Standard treatment typically involves some combination of antidepressants and in-person sessions rooted in cognitive behavioral therapy (CBT).
According to the study team, CBT aims to foster positive thinking, new social skills and increased engagement with others. And, by slowly increasing exposure to the kinds of social situations that patients find most daunting, the approach has, in fact, proven effective at helping patients better understand and overcome their anxiety.
The problem is that setting up and maintaining an in-person CBT treatment program can be tricky for teens, said Nordh.
On the one hand, many localities lack a sufficient number of trained pediatric CBT therapists. And, “for SAD specifically, the symptoms of the disorder itself can also make it hard to seek help,” Nordh noted. That’s because many individuals with SAD fear meeting new people, such as unfamiliar health care professionals, and “hesitate to visit unknown settings, such as mental health care clinics,” she said.
Might providing CBT online prove to be a practical and effective alternative? To find out, the researchers looked at just over 100 SAD patients aged 10 to 17 between 2017 and 2020.
About half of the teens received CBT therapy delivered entirely online. The other half were offered supportive therapy, also delivered exclusively online.
The latter also involves providing education about SAD, while stressing the value of friendship, socializing and fostering healthy habits, such as exercise. Gradually increasing exposure to stressful social situations is not, however, part of the supportive therapy agenda.
Both formats lasted 10 weeks, with therapist support provided on a weekly basis. In total, each group had three face-to-face online video sessions with a therapist.
The result: Teens, their parents and the study team all agreed that online CBT was significantly more effective than online supportive therapy when it came to helping curb anxiety, stress and depression. It also proved superior in terms of helping teens to function better on a daily basis.
“We also saw that [internet] CBT was more cost-effective than supportive therapy,” said Nordh. And she added that providing an online-based program means that “families don’t have to take time off from school and work to participate in the program, and therapists can support more patients at the same time since [internet] CBT requires less therapist time compared to regular CBT.”
Nordh said that she and her team hope the findings will “encourage health care providers nationally and internationally to facilitate further research and implementation of this accessible and effective treatment for SAD in youth.”
Still, the effectiveness of web-based therapy largely depends on exactly how it’s structured, cautioned David Miklowitz, director of the University of California, Los Angeles child and adolescent mood disorders program.
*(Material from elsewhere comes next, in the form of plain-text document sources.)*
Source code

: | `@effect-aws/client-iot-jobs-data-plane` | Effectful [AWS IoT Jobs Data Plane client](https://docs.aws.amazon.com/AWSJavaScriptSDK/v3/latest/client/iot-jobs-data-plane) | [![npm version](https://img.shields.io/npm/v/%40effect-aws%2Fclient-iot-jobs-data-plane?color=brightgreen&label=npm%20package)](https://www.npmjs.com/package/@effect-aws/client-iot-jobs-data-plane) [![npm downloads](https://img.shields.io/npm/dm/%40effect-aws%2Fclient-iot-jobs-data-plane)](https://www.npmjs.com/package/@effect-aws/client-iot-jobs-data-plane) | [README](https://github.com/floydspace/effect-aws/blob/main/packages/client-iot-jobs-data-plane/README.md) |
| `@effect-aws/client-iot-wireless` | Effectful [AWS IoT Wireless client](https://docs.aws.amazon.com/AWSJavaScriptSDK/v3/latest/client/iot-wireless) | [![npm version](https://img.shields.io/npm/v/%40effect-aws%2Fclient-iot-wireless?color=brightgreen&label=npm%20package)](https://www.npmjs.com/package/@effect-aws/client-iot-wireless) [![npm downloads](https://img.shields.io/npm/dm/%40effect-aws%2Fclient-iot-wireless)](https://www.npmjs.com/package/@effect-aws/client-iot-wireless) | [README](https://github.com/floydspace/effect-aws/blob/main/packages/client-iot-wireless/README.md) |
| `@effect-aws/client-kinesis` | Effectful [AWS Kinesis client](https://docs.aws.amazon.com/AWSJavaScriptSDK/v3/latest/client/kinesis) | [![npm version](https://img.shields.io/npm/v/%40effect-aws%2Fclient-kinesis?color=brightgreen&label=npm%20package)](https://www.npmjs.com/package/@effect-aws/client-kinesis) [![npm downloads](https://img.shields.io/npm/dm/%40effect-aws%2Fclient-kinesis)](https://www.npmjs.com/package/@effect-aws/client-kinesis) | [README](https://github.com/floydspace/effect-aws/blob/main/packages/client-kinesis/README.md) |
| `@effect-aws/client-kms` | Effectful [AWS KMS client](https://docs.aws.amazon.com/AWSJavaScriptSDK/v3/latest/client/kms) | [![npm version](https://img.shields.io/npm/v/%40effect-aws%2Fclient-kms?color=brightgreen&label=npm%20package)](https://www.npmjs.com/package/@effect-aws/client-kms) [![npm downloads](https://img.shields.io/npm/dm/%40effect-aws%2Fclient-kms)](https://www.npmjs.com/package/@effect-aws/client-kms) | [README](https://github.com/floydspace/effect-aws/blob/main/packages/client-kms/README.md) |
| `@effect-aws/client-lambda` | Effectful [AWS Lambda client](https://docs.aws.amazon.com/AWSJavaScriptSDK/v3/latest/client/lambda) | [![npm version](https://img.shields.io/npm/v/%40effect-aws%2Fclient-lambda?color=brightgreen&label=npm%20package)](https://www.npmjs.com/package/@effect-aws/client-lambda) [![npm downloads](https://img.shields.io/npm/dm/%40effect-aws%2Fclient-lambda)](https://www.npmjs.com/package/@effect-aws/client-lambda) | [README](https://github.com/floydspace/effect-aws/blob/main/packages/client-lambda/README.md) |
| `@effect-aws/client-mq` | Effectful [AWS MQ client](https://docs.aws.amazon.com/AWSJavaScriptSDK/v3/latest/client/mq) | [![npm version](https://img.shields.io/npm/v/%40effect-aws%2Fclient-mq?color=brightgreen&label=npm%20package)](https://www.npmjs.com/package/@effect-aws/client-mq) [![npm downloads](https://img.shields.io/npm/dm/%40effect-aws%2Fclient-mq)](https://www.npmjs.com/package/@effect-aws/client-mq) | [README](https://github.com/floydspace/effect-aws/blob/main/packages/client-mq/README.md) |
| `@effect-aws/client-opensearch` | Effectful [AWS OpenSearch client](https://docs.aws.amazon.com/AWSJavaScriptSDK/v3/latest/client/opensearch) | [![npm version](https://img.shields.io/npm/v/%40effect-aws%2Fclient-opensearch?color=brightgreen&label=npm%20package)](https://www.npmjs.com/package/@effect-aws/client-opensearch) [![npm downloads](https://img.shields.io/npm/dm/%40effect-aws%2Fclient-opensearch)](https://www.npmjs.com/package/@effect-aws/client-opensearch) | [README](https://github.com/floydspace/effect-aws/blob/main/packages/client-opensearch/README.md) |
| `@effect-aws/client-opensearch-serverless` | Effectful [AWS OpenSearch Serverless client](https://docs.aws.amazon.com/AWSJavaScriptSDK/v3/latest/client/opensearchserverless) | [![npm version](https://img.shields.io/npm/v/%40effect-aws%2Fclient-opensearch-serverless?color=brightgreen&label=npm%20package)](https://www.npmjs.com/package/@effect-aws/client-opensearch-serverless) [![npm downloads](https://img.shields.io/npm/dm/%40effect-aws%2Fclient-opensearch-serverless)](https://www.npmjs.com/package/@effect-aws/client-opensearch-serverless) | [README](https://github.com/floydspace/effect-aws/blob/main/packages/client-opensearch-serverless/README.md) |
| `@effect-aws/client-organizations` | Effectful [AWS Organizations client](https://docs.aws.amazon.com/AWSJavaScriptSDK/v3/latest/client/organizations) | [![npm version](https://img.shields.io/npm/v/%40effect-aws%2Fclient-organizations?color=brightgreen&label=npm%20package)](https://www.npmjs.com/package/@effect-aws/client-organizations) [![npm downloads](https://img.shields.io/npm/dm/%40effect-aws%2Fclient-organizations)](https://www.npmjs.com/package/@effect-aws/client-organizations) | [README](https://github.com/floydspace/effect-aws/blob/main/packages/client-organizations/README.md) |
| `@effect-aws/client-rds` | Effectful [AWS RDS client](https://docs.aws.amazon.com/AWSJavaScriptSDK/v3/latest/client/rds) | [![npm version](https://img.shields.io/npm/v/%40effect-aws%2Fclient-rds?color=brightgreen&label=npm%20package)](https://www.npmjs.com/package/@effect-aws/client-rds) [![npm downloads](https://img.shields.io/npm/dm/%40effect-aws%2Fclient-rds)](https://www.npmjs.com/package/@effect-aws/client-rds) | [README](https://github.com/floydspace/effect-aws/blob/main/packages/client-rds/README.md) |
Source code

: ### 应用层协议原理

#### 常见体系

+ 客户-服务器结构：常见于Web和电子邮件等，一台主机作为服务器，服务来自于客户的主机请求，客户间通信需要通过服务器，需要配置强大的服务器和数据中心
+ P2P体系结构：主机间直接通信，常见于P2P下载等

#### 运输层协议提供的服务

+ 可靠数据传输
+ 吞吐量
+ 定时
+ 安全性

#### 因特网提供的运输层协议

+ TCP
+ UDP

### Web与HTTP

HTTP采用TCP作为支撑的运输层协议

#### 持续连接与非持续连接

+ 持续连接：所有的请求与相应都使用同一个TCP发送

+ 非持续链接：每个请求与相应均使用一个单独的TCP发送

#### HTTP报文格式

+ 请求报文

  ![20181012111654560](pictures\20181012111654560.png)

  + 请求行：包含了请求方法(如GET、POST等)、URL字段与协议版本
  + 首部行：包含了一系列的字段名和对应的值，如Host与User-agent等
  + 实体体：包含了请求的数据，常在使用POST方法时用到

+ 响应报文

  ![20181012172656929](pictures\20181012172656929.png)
“It is tempting to say that psychotherapy can be delivered in digitized format without any loss of effectiveness,” Miklowitz said. “But the current findings are more nuanced. They indicate that internet-based CBT is effective if it is therapist-guided, which in this case included three therapist/child video sessions.”
That approach, he noted, is “consistent” with past research indicating that online CBT can be of benefit when “delivered in the context of a human therapist/child working alliance, with a certain amount of face-to-face contact.”
By contrast, Miklowitz warned, “treatments that are purely digitized without contact with clinicians are unlikely to provide the same level of benefit.”